Cependant, l’Industrie du futur peut également entraîner des effets négatifs telles que :
- Perte d’emplois : L’automatisation de certaines tâches peut entraîner la suppression de certains emplois avec un impact sur la main-d’œuvre. Ce qui ne veut pas dire qu’il n’y aura pas la création d’autres emplois liés à de nouveaux métiers souvent plus techniques (pour maintenir par exemple les objets connectés) ou liés à la formation.
- Risques pour la sécurité des données et les humains : La collecte et l’analyse de grandes quantités de données peuvent poser des risques pour la protection de la vie privée et la sécurité des données. Les interactions avec les machines pourraient aussi augmenter les risques professionnels.
- Inégalités économiques : Les entreprises dotées de la technologie de l’Industrie du futur peuvent avoir un avantage concurrentiel sur les entreprises qui ne peuvent pas investir.
L’accélération de la transformation numérique met l’industrie du futur avec ses femmes et hommes, face à quelques défis majeurs :
- La gestion de la complexité : l’industrie du futur est caractérisée par la présence de nombreuses technologies et innovations qui pourraient être difficiles à gérer/faire cohabiter. Il faudra donc développer de nouvelles approches pour maîtriser la complexité et assurer la cohérence de tous les systèmes.
- L’intégration de l’IA et de la robotique en collaboration avec les humains : l’IA et la robotique seront de plus en plus présentes dans l’industrie questionnant la coopération et de collaboration entre les machines et les humains (problèmes de co-évolution et risques professionnels). Il faudra trouver des moyens de faire travailler ensemble ces technologies avec les humains avec des nouvelles compétences (i.e l’empathie digitale) pour créer de nouvelles opportunités de production. On parle déjà de l’industrie 5.0 centrée l’Homme et son bien-être dans le travail « visant à considérer les actions et interactions réciproques de l’Homme et son environnement technologique en traitant des enjeux de cognition en termes de compétences augmentées » pour parler d’un « Humain 5.0 » (cette partie est extraite de la stratégie d’ensemble 2023/2027 de l’Institut Mines-Télécom).

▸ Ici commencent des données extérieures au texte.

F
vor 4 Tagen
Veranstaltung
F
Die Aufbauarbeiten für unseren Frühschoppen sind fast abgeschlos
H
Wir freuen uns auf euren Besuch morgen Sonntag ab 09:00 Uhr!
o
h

- L’adaptation à l’évolution rapide de la technologie : le rythme d’évolutions des technologies est de plus en plus accéléré. Une technologie est à peine installée qu’une autre prend sa place ou une nouvelle version la rend limitée ou tout simplement obsolète.
- L’impact de l’empreinte carbone : l’utilisation intensive des technologies et donc de l’énergie pourrait augmenter les dommages liés au changement climatique. Le recours aux technologies vertes (Green tech/IT) et l’optimisation de la consommation de l’énergie feront partie des décisions pour aboutir à une industrie du futur responsable (plan du gouvernement pour verdir l’industrie en 2023).
En conclusion, l’Industrie du futur peut apporter de nombreux avantages en termes d’efficacité, de flexibilité et d’innovation. Toutefois, il est nécessaire de prendre en compte ses conséquences potentiellement négatives pour veiller à ce qu’elle profite à l’ensemble de la société. Ici, l’intelligence digitale des managers et des décideurs est plus que jamais attendue pour rendre cette industrie du futur responsable en limitant la fracture numérique des entreprises (surtout les PMEs) mais aussi des Etats comme ceux des pays en voie de développement, en choisissant les solutions les moins énergivores possibles pour ne pas accélérer le changement climatique. Elle offre un formidable potentiel pour améliorer les conditions de travail des humains interagissant avec des technologies. Elle permet également de contribuer au développement de l’économie circulaire en réutilisant/reconditionnant (entre autres) la matière et les déchets. Cette acculturation a déjà commencé et se diffuse sur les bancs des grandes écoles et des universités. Une grande place à la formation tout au long de la vie s’ouvre aussi.